Het op p. 159 afgebeelde exlibris is ontworpen voor ‘JUDr. E. Sindelar’. Verzamelaar Sindelar is doctor in de economie, maar wat ons vooral aanspreekt gepassioneerd verzamelaar van klein-grafiek. Ook hij heeft graag een moraal in zijn exlibris en stapt daarom bij voorkeur naar graveur Janousek omdat hij bij de kunstenaar dezelfde geesteshouding vindt. Het exlibris voor Sindelar heeft als moraal: iedere gewelddaad moet gestraft worden. De kunstenaar heeft zijn inspiratiebron voor de exlibrisprent gevonden in een veertiende-eeuwse Tsjechische fabel De vos en de kruik. Een bazige vos verplicht de kruik om over de vlakte te rollen. Maar de kruik wil niet bewegen, daarom zal de vos haar straffen. Hij bindt de kruik aan zijn staart en gaat ze onderdompelen in een waterput. Maar als de kruik vol water loopt, wordt de vos zelf naar de bodem van de put getrokken. In paniek komt de vos vlug met excuses en zegt dat het toch maar een grapje was. Maar... het laatste vers van de fabel luidt: ‘Zo verloor de vos zijn leven’. De Tsjechische vossen hebben dus duidelijk minder succes met hun ‘listige tale’ dan hun dertiende-eeuwse Vlaamse voorganger. Want hier krijgt de misdadiger zijn verdiende straf. | |
[pagina 159]
| |
[pagina 160]
| |
Dusan Janousek heeft zijn inspiratiefabel over het avontuur van de vos en de kruik gevonden in een veertiende-eeuws Tsjechisch manuscript, algemeen bekend als het manuscript van Hradec. Het is een manuscript op perkament in veertiende-eeuws Tsjechisch en bevat naast de hoger besproken fabel nog verschillende literaire waardevolle werken van dezelfde auteur. De onbekende schrijver was een belangrijk auteur onder het bewind van Karel IV (1316-1378), de toenmalige koning van Bohemen en latere (1355) keizer van het Romeinse Rijk. Uitgezonderd deze profane Reynaertfabel hebben de andere middeleeuwse poëma's in het manuscript een religieus karakter. Zoals vele middeleeuwse manuscripten kende het handschrift een bewogen geschiedenis. Oorspronkelijk was het in het bezit van het college Karel IV van de Karel Universiteit. Karel IV was een mecenas en stichtte in 1348 te Praag de eerste Universiteit in Midden-Europa. Daarna was het 400 jaar spoorloos, tot het werd ontdekt door de Tsjechische geleerde Josef Dobrovsky (1753-1829). Dobrovsky vond het manuscript in de bibliotheek van een collega-wetenschapper deken Klier te Hradec Kralové. En deze deken Klier was een milde man, hij gaf de ontdekker het handschrift als geschenk. Denkende aan de huidige prijzen was dat een mooi cadeau. Na de dood van Dobrovsky erfde graaf Lobkovic het manuscript en kreeg het een plaats in zijn bibliotheek.

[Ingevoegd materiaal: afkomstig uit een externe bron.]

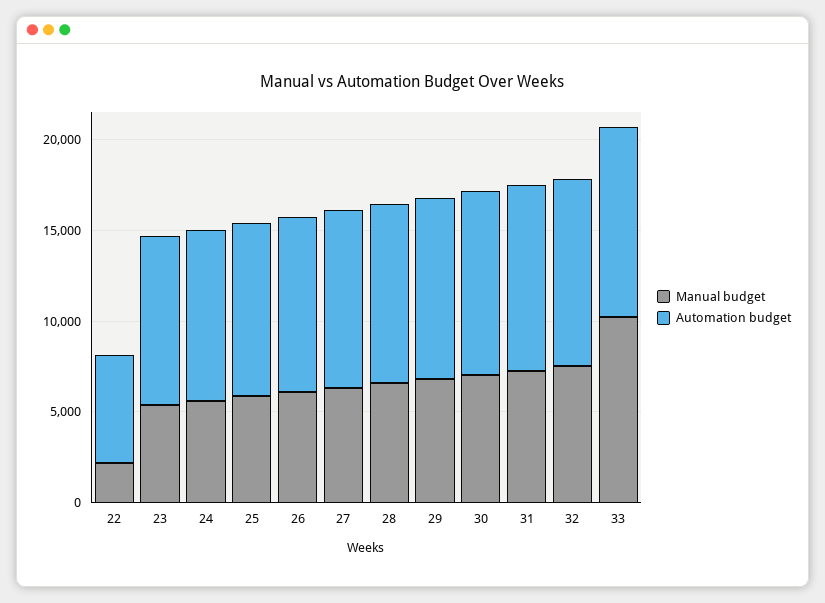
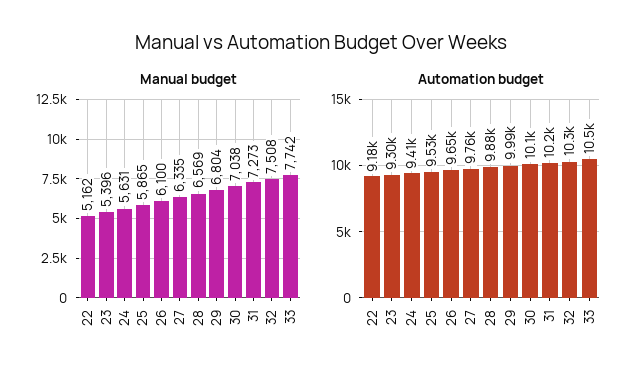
  {
    "Manual budget": {
-     "22": 2000,
+     "22": 5162,
      "23": 5396,
      "24": 5631,
      "25": 5865,
      "26": 6100,
      "27": 6335,
      "28": 6569,
      "29": 6804,
      "30": 7038,
      "31": 7273,
      "32": 7508,
-     "33": 10000
+     "33": 7742
    },
    "Automation budget": {
-     "22": 6000,
+     "22": 9180,
      "23": 9300,
      "24": 9410,
      "25": 9530,
      "26": 9650,
      "27": 9760,
      "28": 9880,
      "29": 9990,
      "30": 10100,
      "31": 10200,
      "32": 10300,
      "33": 10500
    }
  }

De fabel De vos en de kruik behoort niet tot de traditie van de middeleeuwse fabels die zelf teruggaan naar de Griekse fabels van Aesopus en de vrije bewerkingen van Phaedros. In deze cyclus fabels is deze Tsjechische fabel onbekend. Het zou dus een originele Tsjechische fabel zijn.
De kunstenaar heeft de fabel knap in een beeld gegrift, bovenaan de vos in de bovenkant van een omgekeerde kegel, met daarvoor de kruik met in de afbeelding van de kruik de suggestie van de wenteling. De punt van de kegel daalt in de put zo komt er cohesie tussen deze twee scènes. Deze prent is een iconografische aanwinstGa naar voetnoot1.